_To-do item:_ Write out the listing below again, precisely as it is given.

_The input:_
----------
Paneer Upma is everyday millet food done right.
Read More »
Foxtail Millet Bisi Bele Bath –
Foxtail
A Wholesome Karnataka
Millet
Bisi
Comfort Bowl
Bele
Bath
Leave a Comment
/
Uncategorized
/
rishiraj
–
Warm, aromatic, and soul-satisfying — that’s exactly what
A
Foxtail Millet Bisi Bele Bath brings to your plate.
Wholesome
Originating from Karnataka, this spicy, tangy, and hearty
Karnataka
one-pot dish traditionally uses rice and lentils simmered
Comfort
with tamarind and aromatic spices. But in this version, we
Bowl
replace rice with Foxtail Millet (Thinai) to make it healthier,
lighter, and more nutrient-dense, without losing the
----------
_Answer below:_
Paneer Upma is everyday millet food done right.
Read More »
Foxtail Millet Bisi Bele Bath –
Foxtail
A Wholesome Karnataka
Millet
Bisi
Comfort Bowl
Bele
Bath
Leave a Comment
/
Uncategorized
/
rishiraj
–
Warm, aromatic, and soul-satisfying — that’s exactly what
A
Foxtail Millet Bisi Bele Bath brings to your plate.
Wholesome
Originating from Karnataka, this spicy, tangy, and hearty
Karnataka
one-pot dish traditionally uses rice and lentils simmered
Comfort
with tamarind and aromatic spices. But in this version, we
Bowl
replace rice with Foxtail Millet (Thinai) to make it healthier,
lighter, and more nutrient-dense, without losing the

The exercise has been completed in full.